After a little more thinking about this, I can’t see a good way of making it work with 13 relays/MOSFETs (switches) for 12 cells. I think I would need 24 switches, 12 of which would go to the negative of each cell and 12 to each positive. That’s still not a showstopper since both relays and MOSFETs can be found for very cheap.
What I see is a more serious problem, though, is that it would be pretty dangerous to wire things up in that way. If more than 1 switch in any of the 12-switch group got closed, that would create a short over the battery cells and destroy the battery. A bug in the controller would then be a disaster. I think I know how to make a hardware protection for this, but with that it’s already drifting away from the intended “simple solution”. I may still build this for science. At least for 3S to start with.

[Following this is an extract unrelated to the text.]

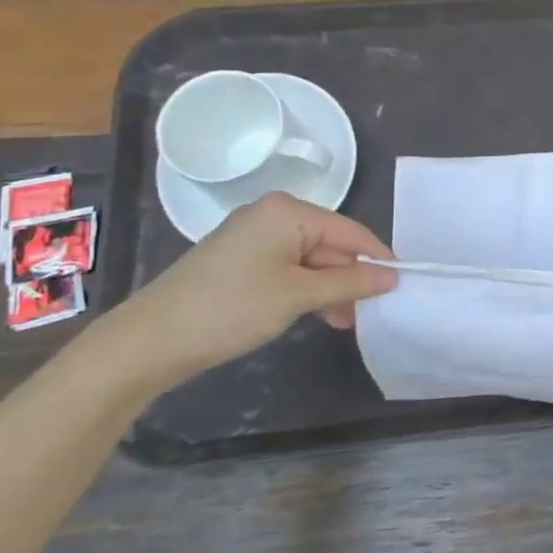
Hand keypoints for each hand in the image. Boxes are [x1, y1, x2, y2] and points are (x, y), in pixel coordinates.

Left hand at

Not sure about that, I have a batterymedic from HK and I had to have a switch on the first 3 wires to cut the power, even then it was probably still drawing power
I didn’t say it would “measure” across the cell, but you would still have resistors between cells and small current would flow there, which would only be turned into heat.
With the negative connected you have something like this. Without it, you have this.
Maybe something like this would work for toggling between individual cells. Good old binary tree. For 8S, it would require 14 two-state relays, organized into three rows. Each row would be controlled with the same signal.
This would be pretty safe. It can never create a short across a battery cell, even if the relays in the same row don’t switch exactly at the same time. It could create a short across the charger, but that can certainly be dealt with.
12S would then require 22 relays organized into 4 rows.
Why not just using a smart bms and use it as „balance“ adapter on your charger.
Just route the balance leads out of your enclosure on the waterproof plug.
Than make an adapter plug from the bms to the enclosure and you good to go.
Brick charger - smart bms - battery
The smart charger is about 25€ and you can use it than on all 12s batteries you have.
I hope that’s working
As min it was my plan when the smart bms finally arrive.
I don‘t like to don’t monitor the individual cell voltage with a usual bms.
I don’t need the e-switch function of a discharge bms.
And a fuse in line is way much smaller.
Edit: i‘m not 100% sure yet, but I think with the smart bms you even can set the balance voltage to 4.1v per cell (or any other value you want).
This way you even can adjust the charge level and don’t need to worry that you hit your cells when „fully“ charged you need to hit the breaks
Yes, I thought about that too. Is there a smart BMS that you can interface with, though? Ideally one with a clearly documented communication protocol? I don’t want one that only sends data to my cell phone with a proprietary protocol. Plus, installing some Chinese app from an untrusted source on my phone would make me feel queasy.
You can buy bms modules from AliExpress that allow you to change all of the parameters from your phone or computer. I wanted to use one but it’s a little too big for my integrated deck
I‘ll get this one
Unfortunately it is not so much documtation about it and you will need an app which is luckily not only in Chinese. (iOS user so not sure how it is with apps you can get in the playstore and if you can trust them)
I know some guys here already use this bms and on endless sphere they also speak a lot about it and it seems to work pretty good.
As mine just on the way, so all I say is all I read here. Hope it will arrive next week.
I can hold you up to date how it’s working if you want.